Hal ini membuka ruang lebih besar bagi negosiasi transaksional antara calon kepala daerah dan para anggota DPRD.
Dengan kata lain, masalah mahar politik dan biaya tinggi hanya akan berpindah dari ranah pemilu langsung ke ruang lobi-lobi politik.
Menyoal Masa Depan Demokrasi
Penting untuk diingat bahwa sistem pemilu langsung diperkenalkan sebagai jawaban atas sentralisasi kekuasaan di masa lalu.
Sistem ini memberi rakyat kekuatan untuk menentukan pemimpin mereka, bukan sekadar menyerahkan keputusan kepada segelintir elit politik.
Namun, dengan segala kekurangan yang ada, demokrasi langsung tetap lebih mencerminkan kehendak rakyat dibandingkan dengan model yang mengandalkan DPRD.

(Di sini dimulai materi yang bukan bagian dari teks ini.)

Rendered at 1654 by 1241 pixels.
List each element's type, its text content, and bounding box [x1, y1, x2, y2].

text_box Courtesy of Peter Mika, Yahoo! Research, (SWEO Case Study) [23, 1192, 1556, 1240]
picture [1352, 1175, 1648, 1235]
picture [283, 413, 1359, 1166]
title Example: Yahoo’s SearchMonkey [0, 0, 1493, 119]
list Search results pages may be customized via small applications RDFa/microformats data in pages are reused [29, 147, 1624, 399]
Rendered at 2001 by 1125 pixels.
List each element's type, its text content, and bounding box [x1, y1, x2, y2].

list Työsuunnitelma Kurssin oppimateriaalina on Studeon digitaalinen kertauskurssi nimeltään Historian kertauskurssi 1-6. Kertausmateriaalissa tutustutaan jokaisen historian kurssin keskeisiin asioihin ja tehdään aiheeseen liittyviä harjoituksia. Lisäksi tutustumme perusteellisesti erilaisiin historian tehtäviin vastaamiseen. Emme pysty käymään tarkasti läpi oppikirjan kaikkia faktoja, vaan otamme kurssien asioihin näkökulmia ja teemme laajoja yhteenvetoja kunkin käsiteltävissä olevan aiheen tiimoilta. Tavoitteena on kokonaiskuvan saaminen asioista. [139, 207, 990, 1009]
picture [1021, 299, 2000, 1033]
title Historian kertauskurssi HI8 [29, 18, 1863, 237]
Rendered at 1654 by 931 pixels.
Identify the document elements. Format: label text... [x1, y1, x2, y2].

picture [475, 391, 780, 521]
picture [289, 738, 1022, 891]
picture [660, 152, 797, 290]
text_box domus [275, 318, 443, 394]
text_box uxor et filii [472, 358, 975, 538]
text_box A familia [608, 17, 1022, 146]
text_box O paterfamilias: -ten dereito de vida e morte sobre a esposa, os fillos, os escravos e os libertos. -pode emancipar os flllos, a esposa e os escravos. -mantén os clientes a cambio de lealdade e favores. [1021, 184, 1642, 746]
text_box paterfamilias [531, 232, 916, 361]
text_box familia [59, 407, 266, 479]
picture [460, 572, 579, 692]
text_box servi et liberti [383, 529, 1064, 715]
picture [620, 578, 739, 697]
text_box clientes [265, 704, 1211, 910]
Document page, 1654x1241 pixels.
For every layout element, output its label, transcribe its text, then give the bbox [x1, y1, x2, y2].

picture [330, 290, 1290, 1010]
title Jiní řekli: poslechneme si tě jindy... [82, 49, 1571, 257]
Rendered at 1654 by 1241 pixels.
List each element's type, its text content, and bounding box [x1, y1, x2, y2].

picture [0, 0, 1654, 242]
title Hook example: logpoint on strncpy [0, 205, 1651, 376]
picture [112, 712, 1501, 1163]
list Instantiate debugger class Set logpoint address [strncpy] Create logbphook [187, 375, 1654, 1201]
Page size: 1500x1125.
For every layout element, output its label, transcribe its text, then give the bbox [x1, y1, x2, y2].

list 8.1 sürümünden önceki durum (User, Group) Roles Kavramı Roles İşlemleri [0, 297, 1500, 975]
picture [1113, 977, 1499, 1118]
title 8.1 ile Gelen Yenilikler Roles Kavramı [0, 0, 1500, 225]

Jika biaya politik dianggap sebagai masalah utama, maka yang perlu dilakukan bukanlah menghapus pemilu langsung, melainkan mereformasi tata kelola partai politik.
Transparansi keuangan, penghapusan mahar politik, dan pendidikan politik yang lebih baik bagi masyarakat harus menjadi prioritas. Tanpa itu, setiap solusi yang ditawarkan hanya akan menjadi tambal sulam belaka.
Penutup
Usulan Prabowo, meski terlihat logis, lebih menyerupai langkah mundur dalam demokrasi Indonesia.
Biaya politik yang tinggi memang menjadi tantangan, tetapi mengorbankan partisipasi rakyat demi efisiensi finansial bukanlah jawaban. Demokrasi sejatinya adalah tentang rakyat, oleh rakyat, dan untuk rakyat.
Jika itu dikorbankan demi mengakomodasi kepentingan segelintir elit, maka kita telah kehilangan esensi dari demokrasi itu sendiri.